**PETUNJUK LATIHAN:**
• a. Menurut renungan tentang Yesus, mengapa doa Yesus pada pagi-pagi benar di ayat 35 dipahami bukan sebagai pengajaran tentang arti doa? Jelaskan dalam satu sampai tiga kalimat.
• b. Tolong lanjutkan renungan tentang Yesus setelah kalimat terakhir yang tertera.

**PENGGALAN TEKS:**

####

Yesus mengenal arti dari tetesan air mata yang membasahi pipi, Ia tahu itu semua. Ia mengenal hati yang hancur dan rumit tak karuan. Ia ada dan datang untuk memberikan pemulihan bagi mereka yang datang dan berharap kepada-Nya.

Ketiga, di ayat 35, Yesus di waktu pagi-pagi benar, mengambil waktu sendiri untuk berdoa. Di tengah himpitan banyak manusia dengan segala pergumulannya, Yesus mengkhususkan waktu menyendiri untuk berdoa. Yesus sedang melakukannya sendiri, tidak mengajak mudir-murid-Nya. Hal ini menandakan bahwa Ia tak sedang mengajar tentang arti doa, namun Ia melakukannya dengan sadar dan privat. Kita bisa menangkap laku Yesus ini sebagai sebuah kesadaran spiritual bagaimana seseorang seharusnya tetap memelihara konektivitasnya kersama Allah (intimacy with God) dengan menjaga disiplin doa. Yesus memiliki keseimbangan laku ritual dan fungsi-Nya. Ia tidak terjebak melakukan ini-itu dan menjadi kelehahan (burn out), namun Ia tetap melakukan doa dan permenungan pribadi.

####

**INFORMASI YANG DIBERIKAN:**
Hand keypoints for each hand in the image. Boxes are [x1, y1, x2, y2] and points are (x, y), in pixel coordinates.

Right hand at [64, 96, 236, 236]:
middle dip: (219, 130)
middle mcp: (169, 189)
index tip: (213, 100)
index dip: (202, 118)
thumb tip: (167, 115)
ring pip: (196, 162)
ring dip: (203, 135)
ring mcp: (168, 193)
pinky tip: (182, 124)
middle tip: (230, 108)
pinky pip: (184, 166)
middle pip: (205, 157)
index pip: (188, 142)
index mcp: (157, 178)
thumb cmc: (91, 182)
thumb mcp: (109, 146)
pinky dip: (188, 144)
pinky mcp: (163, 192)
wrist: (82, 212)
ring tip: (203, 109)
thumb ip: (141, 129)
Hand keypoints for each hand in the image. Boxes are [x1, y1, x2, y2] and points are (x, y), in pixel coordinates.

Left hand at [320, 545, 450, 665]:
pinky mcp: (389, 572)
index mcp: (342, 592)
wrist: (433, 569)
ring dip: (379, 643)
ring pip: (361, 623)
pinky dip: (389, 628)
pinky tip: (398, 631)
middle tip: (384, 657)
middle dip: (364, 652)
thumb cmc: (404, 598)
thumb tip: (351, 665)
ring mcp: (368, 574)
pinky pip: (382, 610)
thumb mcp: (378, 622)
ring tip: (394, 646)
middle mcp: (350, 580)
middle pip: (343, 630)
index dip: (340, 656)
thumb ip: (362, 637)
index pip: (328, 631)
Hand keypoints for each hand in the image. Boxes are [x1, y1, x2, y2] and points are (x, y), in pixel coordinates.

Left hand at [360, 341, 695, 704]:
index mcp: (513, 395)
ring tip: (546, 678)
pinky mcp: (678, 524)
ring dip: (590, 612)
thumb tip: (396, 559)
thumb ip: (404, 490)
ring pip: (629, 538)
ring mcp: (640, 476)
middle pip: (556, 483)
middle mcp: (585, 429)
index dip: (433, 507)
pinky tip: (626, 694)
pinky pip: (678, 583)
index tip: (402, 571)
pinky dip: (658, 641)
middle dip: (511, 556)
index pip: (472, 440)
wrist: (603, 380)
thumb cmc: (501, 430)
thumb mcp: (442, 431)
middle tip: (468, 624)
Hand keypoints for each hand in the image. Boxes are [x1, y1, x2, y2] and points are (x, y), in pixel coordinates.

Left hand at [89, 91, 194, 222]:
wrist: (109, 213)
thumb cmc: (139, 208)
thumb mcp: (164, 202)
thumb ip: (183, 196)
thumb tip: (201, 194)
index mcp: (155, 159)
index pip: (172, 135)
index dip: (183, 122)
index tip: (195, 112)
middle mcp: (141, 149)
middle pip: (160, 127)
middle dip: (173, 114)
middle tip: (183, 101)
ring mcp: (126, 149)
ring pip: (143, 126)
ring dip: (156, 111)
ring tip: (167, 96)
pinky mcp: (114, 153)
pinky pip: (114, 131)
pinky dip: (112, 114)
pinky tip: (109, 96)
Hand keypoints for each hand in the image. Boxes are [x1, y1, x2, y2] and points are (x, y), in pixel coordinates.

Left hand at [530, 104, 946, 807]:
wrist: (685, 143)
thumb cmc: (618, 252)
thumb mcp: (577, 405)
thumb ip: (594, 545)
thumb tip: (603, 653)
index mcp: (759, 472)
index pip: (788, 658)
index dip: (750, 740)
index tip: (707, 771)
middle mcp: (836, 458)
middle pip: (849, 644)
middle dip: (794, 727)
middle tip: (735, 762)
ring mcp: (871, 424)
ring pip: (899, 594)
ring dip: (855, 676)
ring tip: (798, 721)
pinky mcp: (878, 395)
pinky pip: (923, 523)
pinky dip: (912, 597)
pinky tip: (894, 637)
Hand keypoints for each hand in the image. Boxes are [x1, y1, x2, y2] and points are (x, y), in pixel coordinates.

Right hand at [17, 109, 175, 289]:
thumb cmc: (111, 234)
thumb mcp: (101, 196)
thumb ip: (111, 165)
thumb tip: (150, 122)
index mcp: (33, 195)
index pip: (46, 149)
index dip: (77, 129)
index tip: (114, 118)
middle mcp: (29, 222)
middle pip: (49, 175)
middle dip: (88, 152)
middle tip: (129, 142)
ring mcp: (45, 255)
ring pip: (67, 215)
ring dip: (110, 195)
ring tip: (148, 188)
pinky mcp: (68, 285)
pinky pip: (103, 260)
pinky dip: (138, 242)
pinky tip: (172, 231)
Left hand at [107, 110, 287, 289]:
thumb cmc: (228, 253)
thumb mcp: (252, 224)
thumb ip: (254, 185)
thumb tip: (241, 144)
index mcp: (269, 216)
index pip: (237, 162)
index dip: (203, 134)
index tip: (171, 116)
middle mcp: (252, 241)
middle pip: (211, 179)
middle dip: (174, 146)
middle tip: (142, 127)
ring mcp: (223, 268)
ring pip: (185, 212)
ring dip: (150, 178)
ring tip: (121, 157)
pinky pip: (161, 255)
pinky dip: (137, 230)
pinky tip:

####

**JAWABAN SETIAP TUGAS:**
• a. Yesus berdoa seorang diri dan tidak mengajak murid-murid-Nya. Karena itu, doa tersebut dipahami sebagai tindakan yang Ia lakukan dengan sadar dan secara pribadi, bukan pengajaran tentang arti doa.

• b.
Hal ini menjadi sorotan khusus bagi para pelayan-pelayan di gereja. Tuntutan keberhasilan program berbasis indikator yang njlimet yang dibuntuti evaluasi berkepanjangan seringkali membuat seorang pelayan mengalami ketimpangan para pelaku diakonia. Rentetan jadwal dan agenda sering menyeret para pelayan menjadi robot pelaksana program kerja gereja yang tak jarang membuat mereka ‘kehausan’. Misalnya saja, panitia Natal atau Paska. Semua panitia akan terpaku pada rundown, konsumsi, AC ruangan, dan tetek bengek lainnya. Bahkan, saat doa, semua panitia akan ribut sendiri dan tak jarang menimbulkan kegaduhan di bagian belakang ruang ibadah. Yang terjadi di akhir perayaan adalah kelegaan karena kuantitas kehadiran dan konsumsi yang tidak kurang. Fenomena semacam ini harus diwaspadai oleh semua pelayan, termasuk seorang pendeta. Kita sebagai para pelayan Allah, tidak hanya bertugas mengartikulasikan sentuhan kasih Allah kepada seluruh umat, namun kita juga diajak menari dalam tiap gerak pelayanan yang dibangun. Yesus mengajarkan kepada setiap kita untuk menjaga keseimbangan itu. Jika boleh dibahasakan, kita semestinya memiliki keseimbangan dalam dimensi struktural dan ritual.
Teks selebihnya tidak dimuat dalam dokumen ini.